WORK TO BE COMPLETED:
The reply should hold only the lines below beginning at the one with "financiaban las escuelas de" and ending at the one with "0049-(0)3741-528674", copied exactly, with every picture left out.

RECORDS TO USE:

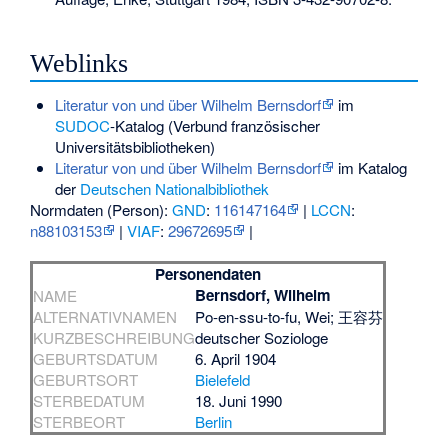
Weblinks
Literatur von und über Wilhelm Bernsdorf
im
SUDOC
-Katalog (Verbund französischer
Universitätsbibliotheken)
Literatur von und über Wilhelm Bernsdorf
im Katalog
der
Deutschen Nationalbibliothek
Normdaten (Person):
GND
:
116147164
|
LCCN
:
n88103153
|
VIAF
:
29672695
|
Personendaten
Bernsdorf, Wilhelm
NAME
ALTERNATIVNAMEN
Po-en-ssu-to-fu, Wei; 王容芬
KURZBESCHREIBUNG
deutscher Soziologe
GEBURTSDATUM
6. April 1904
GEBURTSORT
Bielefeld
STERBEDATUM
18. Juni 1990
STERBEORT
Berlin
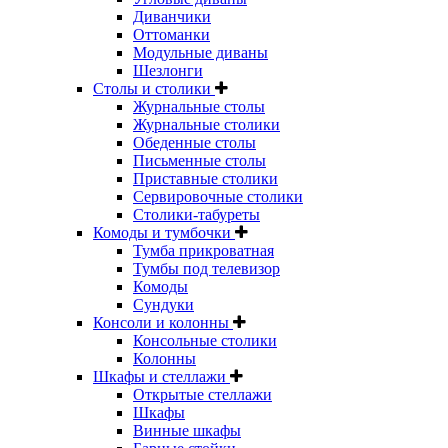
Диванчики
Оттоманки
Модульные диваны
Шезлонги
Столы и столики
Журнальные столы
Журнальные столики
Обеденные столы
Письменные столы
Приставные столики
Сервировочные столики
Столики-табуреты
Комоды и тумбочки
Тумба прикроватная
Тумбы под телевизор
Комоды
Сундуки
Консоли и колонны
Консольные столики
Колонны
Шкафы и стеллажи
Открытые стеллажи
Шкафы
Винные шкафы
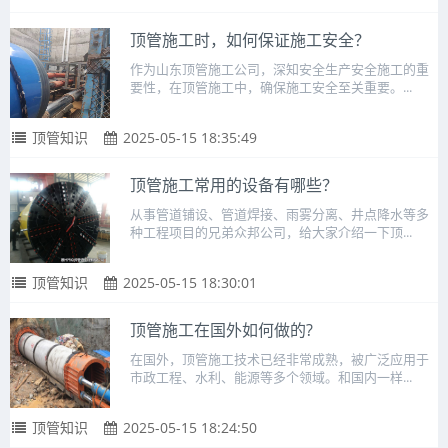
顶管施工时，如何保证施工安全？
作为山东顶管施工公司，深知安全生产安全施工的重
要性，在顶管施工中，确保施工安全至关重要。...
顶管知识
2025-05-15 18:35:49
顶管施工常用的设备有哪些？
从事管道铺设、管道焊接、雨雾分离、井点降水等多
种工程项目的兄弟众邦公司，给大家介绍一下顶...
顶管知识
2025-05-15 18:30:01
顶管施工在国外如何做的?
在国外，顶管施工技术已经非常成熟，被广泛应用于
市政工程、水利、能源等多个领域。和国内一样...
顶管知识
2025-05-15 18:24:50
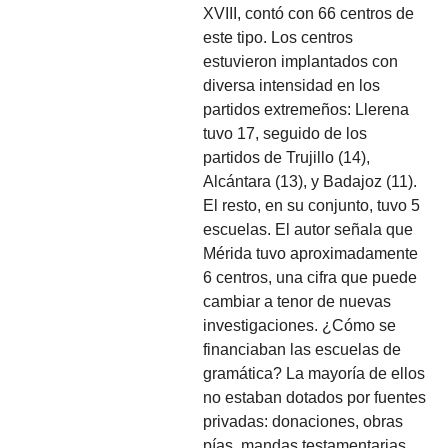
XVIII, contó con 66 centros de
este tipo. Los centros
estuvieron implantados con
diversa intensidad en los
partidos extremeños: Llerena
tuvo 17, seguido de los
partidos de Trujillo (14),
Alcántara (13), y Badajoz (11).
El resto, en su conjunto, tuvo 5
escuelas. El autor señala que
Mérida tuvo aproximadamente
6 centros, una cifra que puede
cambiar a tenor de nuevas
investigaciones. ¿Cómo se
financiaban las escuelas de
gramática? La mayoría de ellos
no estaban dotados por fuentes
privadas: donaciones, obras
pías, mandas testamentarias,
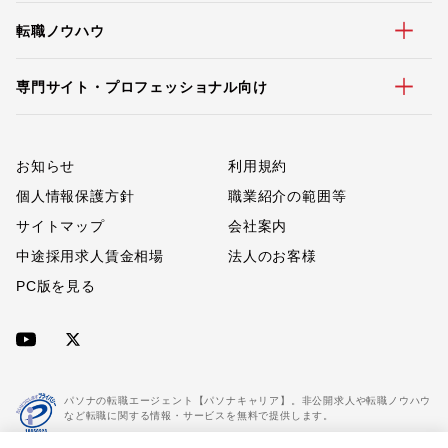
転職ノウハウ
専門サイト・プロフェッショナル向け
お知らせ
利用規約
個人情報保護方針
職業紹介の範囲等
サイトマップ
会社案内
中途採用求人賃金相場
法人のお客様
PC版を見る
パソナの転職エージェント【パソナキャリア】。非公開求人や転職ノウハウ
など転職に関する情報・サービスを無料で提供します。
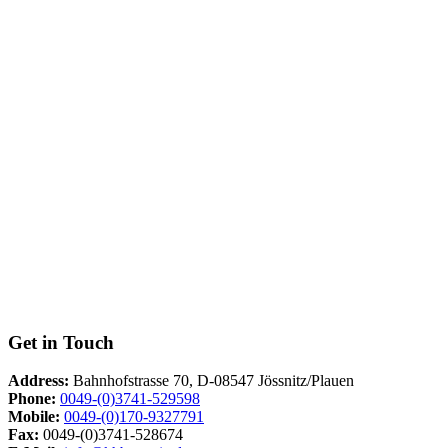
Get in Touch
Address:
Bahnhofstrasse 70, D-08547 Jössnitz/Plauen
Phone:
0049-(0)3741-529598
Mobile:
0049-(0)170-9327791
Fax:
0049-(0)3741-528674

--

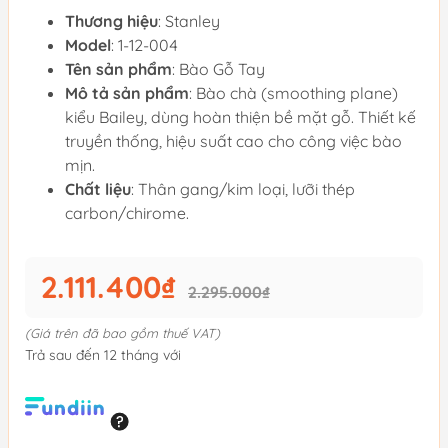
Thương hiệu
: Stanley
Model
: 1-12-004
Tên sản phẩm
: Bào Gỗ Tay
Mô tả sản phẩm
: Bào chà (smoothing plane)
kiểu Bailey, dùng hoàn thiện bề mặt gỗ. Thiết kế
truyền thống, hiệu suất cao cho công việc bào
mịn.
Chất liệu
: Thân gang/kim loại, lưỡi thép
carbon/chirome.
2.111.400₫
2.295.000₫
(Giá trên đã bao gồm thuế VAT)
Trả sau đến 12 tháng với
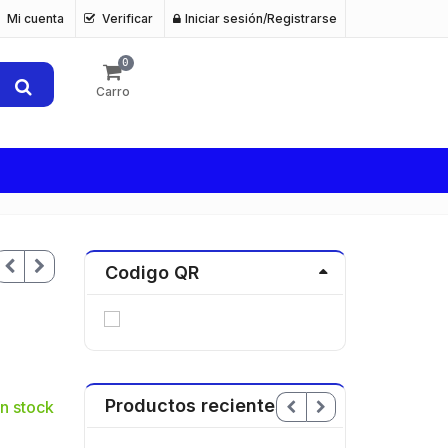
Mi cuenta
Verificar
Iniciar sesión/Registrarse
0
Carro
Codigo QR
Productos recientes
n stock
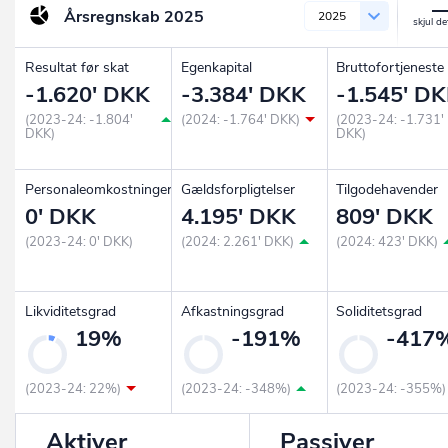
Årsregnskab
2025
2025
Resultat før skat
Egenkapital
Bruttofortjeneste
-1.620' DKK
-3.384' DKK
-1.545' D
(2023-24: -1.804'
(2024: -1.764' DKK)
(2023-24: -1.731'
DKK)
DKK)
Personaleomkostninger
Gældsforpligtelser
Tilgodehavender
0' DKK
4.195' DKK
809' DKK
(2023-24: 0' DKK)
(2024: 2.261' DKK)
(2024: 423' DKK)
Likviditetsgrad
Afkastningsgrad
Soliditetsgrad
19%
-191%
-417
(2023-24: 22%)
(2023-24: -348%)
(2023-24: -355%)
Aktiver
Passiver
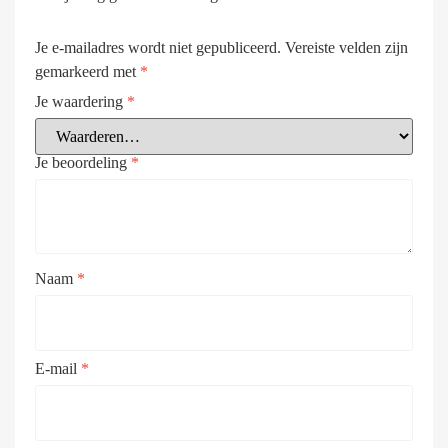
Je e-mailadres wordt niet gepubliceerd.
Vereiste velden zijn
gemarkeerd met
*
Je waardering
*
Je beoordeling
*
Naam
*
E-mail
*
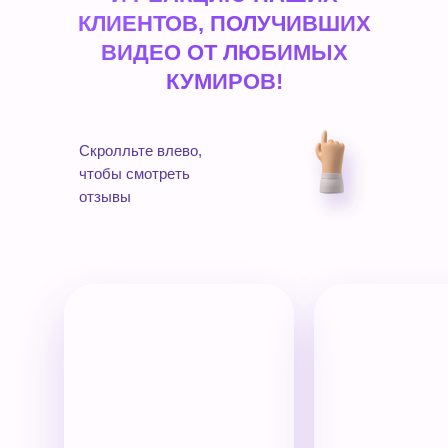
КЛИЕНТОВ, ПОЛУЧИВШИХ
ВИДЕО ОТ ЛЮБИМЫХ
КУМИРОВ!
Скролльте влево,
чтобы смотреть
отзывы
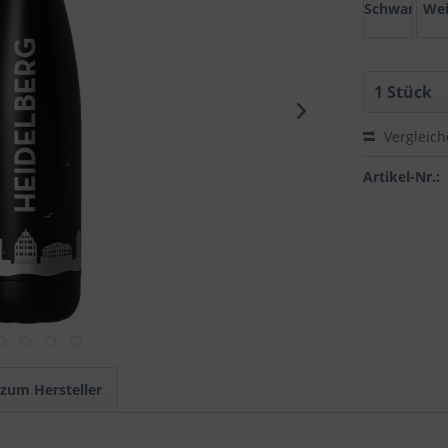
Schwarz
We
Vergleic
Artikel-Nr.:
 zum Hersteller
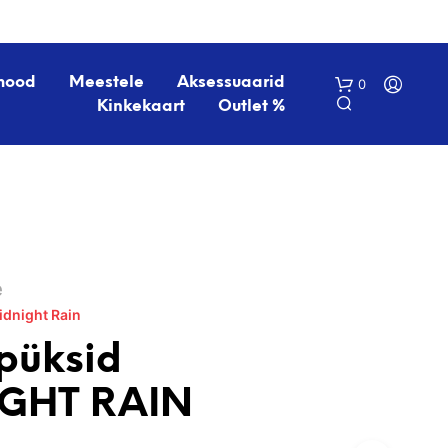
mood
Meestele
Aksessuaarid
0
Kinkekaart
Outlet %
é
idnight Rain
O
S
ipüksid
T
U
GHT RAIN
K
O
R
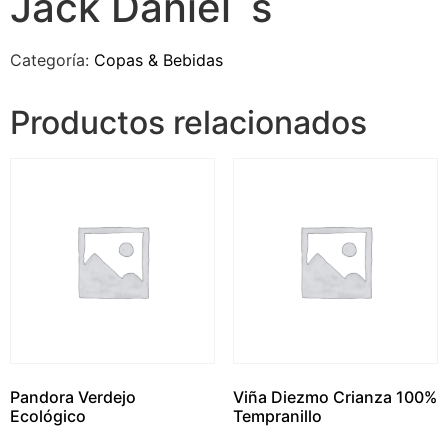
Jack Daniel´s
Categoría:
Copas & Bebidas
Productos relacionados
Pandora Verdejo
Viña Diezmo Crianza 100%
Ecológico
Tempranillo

REPLY:
financiaban las escuelas de
gramática? La mayoría de ellos
no estaban dotados por fuentes
privadas: donaciones, obras
pías, mandas testamentarias,
転職ノウハウ
専門サイト・プロフェッショナル向け
お知らせ
利用規約
個人情報保護方針
職業紹介の範囲等
サイトマップ
会社案内
中途採用求人賃金相場
法人のお客様
PC版を見る
パソナの転職エージェント【パソナキャリア】。非公開求人や転職ノウハウ
など転職に関する情報・サービスを無料で提供します。
Get in Touch
Address:
Bahnhofstrasse 70, D-08547 Jössnitz/Plauen
Phone:
0049-(0)3741-529598
Mobile:
0049-(0)170-9327791
Fax:
0049-(0)3741-528674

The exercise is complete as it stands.